Five of the major Australian dairy processors have agreed to milk contract reform after the country’s competition watchdog identified serious issues with the industry last year.
Fonterra Australia, Parmalat Australia, Lion Dairy and Drinks, Norco Co-operative and Brownes Food Operations, together representing about 40% of Australia’s dairy farmers, have increased the contractual power they give to their farmers.
Producers will have the right to terminate milk contracts if a processor changes its supply terms, such as price or milk quality requirements, when it puts dairy farmers in a worse position.

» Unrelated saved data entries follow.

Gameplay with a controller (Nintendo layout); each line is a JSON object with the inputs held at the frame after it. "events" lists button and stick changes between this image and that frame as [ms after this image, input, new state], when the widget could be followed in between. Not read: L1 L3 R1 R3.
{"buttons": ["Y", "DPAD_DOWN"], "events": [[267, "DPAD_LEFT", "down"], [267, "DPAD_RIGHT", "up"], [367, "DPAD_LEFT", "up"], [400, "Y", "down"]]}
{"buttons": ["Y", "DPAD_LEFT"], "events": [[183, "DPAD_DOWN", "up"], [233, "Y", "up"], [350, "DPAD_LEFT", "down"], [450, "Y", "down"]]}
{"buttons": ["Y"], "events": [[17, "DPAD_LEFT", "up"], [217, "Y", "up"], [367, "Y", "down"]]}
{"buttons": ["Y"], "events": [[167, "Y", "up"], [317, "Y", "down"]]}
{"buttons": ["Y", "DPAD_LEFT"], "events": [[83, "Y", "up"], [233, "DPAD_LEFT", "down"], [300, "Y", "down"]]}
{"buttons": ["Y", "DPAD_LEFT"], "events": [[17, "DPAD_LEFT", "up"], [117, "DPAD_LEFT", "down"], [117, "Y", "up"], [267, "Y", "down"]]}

This will mean producers can switch between milk buyers more readily, creating a more competitive pricing environment with the intention of pushing prices upwards.
The Australian dairy industry, in particular processor Murray Goulburn, were slammed by the Australian Competition and Consumer Commission for unfair trading practices as farmgate prices tumbled during the milk crisis that hit the country in 2016.
Australia’s competition watchdog recommended further improvement to contractual practices and that processors implement a mandatory code of conduct.
Processors were also questioned over lengthy notice periods employed by some of them, as well as one-sided termination rights, broad indemnities and certain terms that made it difficult for farmers to lease farms or sell cattle.
The announcement is a pertinent one, as the UK is currently debating similar reforms to dairy contracts.
Many of the changes made to the Australian signal are being argued for by national farmers’ unions, which wish to redress the balance of power back to producers after years of being price takers.
Dairy UK, which represents processors that collect 85% of the country’s milk, does not want the current situation to change.